(EXERCISE DETAILS) Reproduce the listing below verbatim, keeping every line unchanged.
━━━━━ PROVIDED DATA
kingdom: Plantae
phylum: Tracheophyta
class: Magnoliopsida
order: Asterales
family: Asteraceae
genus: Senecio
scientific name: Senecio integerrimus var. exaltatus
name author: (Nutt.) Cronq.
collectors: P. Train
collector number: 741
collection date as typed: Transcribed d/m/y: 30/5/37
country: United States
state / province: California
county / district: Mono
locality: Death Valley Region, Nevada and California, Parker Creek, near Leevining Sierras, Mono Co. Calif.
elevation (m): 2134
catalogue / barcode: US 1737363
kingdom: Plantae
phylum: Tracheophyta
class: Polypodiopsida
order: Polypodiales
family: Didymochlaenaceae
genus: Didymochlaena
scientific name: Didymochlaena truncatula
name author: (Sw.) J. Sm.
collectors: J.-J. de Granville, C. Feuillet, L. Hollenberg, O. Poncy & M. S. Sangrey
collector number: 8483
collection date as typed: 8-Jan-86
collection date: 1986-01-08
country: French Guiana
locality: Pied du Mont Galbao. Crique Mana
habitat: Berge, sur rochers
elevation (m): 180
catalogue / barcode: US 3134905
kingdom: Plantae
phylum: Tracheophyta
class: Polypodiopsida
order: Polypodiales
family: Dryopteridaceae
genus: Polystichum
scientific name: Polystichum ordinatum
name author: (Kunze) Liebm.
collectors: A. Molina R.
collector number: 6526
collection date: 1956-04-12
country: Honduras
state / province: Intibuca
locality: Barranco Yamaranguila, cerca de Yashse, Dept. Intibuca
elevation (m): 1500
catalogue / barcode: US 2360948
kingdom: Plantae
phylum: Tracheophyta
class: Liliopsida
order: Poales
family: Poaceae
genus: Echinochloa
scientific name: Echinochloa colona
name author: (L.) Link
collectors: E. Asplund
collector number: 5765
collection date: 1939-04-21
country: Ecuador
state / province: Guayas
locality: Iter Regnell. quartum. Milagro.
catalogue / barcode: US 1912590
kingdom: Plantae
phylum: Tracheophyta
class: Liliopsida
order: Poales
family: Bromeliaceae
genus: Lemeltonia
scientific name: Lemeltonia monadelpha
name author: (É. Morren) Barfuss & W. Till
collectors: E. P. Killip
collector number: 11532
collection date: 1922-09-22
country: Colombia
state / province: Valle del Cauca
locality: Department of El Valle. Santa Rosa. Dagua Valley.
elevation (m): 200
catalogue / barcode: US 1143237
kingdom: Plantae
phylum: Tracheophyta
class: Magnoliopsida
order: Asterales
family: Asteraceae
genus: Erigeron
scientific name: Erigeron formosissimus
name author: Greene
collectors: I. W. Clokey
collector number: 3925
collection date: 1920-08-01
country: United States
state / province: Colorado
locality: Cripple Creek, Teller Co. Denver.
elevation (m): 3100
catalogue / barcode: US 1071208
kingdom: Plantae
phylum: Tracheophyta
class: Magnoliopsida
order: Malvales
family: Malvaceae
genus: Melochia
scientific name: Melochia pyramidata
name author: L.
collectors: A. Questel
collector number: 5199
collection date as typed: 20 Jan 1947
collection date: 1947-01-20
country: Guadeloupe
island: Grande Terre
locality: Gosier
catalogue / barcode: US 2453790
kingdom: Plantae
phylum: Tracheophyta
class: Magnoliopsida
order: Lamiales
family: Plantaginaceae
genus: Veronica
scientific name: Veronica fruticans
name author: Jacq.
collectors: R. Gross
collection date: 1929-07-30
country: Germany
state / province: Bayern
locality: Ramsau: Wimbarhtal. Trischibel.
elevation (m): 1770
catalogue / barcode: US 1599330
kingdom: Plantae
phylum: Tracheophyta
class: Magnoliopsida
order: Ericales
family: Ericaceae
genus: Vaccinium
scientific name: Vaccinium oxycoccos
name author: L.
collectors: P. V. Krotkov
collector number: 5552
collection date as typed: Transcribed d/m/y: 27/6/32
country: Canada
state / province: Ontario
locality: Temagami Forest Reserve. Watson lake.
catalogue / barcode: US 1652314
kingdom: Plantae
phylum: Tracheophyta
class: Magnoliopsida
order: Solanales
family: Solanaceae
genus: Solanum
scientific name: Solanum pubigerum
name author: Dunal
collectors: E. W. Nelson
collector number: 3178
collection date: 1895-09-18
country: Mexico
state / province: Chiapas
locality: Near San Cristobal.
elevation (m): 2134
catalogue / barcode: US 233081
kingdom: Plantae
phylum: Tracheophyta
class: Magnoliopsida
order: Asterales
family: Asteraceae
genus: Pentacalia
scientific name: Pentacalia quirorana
━━━━━━━━━━
(WRITTEN ANSWER)
kingdom: Plantae
phylum: Tracheophyta
class: Magnoliopsida
order: Asterales
family: Asteraceae
genus: Senecio
scientific name: Senecio integerrimus var. exaltatus
name author: (Nutt.) Cronq.
collectors: P. Train
collector number: 741
collection date as typed: Transcribed d/m/y: 30/5/37
country: United States
state / province: California
county / district: Mono
locality: Death Valley Region, Nevada and California, Parker Creek, near Leevining Sierras, Mono Co. Calif.
elevation (m): 2134
catalogue / barcode: US 1737363
kingdom: Plantae
phylum: Tracheophyta
class: Polypodiopsida
order: Polypodiales
family: Didymochlaenaceae
genus: Didymochlaena
scientific name: Didymochlaena truncatula
name author: (Sw.) J. Sm.
collectors: J.-J. de Granville, C. Feuillet, L. Hollenberg, O. Poncy & M. S. Sangrey
collector number: 8483
collection date as typed: 8-Jan-86
collection date: 1986-01-08
country: French Guiana
locality: Pied du Mont Galbao. Crique Mana
habitat: Berge, sur rochers
elevation (m): 180
catalogue / barcode: US 3134905
kingdom: Plantae
phylum: Tracheophyta
class: Polypodiopsida
order: Polypodiales
family: Dryopteridaceae
genus: Polystichum
scientific name: Polystichum ordinatum
name author: (Kunze) Liebm.
collectors: A. Molina R.
collector number: 6526
collection date: 1956-04-12
country: Honduras
state / province: Intibuca
locality: Barranco Yamaranguila, cerca de Yashse, Dept. Intibuca
elevation (m): 1500
catalogue / barcode: US 2360948
kingdom: Plantae
phylum: Tracheophyta
class: Liliopsida
order: Poales
family: Poaceae
genus: Echinochloa
scientific name: Echinochloa colona
name author: (L.) Link
collectors: E. Asplund
collector number: 5765
collection date: 1939-04-21
country: Ecuador
state / province: Guayas
locality: Iter Regnell. quartum. Milagro.
catalogue / barcode: US 1912590
kingdom: Plantae
phylum: Tracheophyta
class: Liliopsida
order: Poales
family: Bromeliaceae
genus: Lemeltonia
scientific name: Lemeltonia monadelpha
name author: (É. Morren) Barfuss & W. Till
collectors: E. P. Killip
collector number: 11532
collection date: 1922-09-22
country: Colombia
state / province: Valle del Cauca
locality: Department of El Valle. Santa Rosa. Dagua Valley.
elevation (m): 200
catalogue / barcode: US 1143237
kingdom: Plantae
phylum: Tracheophyta
class: Magnoliopsida
order: Asterales
family: Asteraceae
genus: Erigeron
scientific name: Erigeron formosissimus
name author: Greene
collectors: I. W. Clokey
collector number: 3925
collection date: 1920-08-01
country: United States
state / province: Colorado
locality: Cripple Creek, Teller Co. Denver.
elevation (m): 3100
catalogue / barcode: US 1071208
kingdom: Plantae
phylum: Tracheophyta
class: Magnoliopsida
order: Malvales
family: Malvaceae
genus: Melochia
scientific name: Melochia pyramidata
name author: L.
collectors: A. Questel
collector number: 5199
collection date as typed: 20 Jan 1947
collection date: 1947-01-20
country: Guadeloupe
island: Grande Terre
locality: Gosier
catalogue / barcode: US 2453790
kingdom: Plantae
phylum: Tracheophyta
class: Magnoliopsida
order: Lamiales
family: Plantaginaceae
genus: Veronica
scientific name: Veronica fruticans
name author: Jacq.
collectors: R. Gross
collection date: 1929-07-30
country: Germany
state / province: Bayern
locality: Ramsau: Wimbarhtal. Trischibel.
elevation (m): 1770
catalogue / barcode: US 1599330
kingdom: Plantae
phylum: Tracheophyta
class: Magnoliopsida
order: Ericales
family: Ericaceae
genus: Vaccinium
scientific name: Vaccinium oxycoccos
name author: L.
collectors: P. V. Krotkov
collector number: 5552
collection date as typed: Transcribed d/m/y: 27/6/32
country: Canada
state / province: Ontario
locality: Temagami Forest Reserve. Watson lake.
catalogue / barcode: US 1652314
kingdom: Plantae
phylum: Tracheophyta
class: Magnoliopsida
order: Solanales
family: Solanaceae
genus: Solanum
scientific name: Solanum pubigerum
name author: Dunal
collectors: E. W. Nelson
collector number: 3178
collection date: 1895-09-18
country: Mexico
state / province: Chiapas
locality: Near San Cristobal.
elevation (m): 2134
catalogue / barcode: US 233081
kingdom: Plantae
phylum: Tracheophyta
class: Magnoliopsida
order: Asterales
family: Asteraceae
genus: Pentacalia
scientific name: Pentacalia quirorana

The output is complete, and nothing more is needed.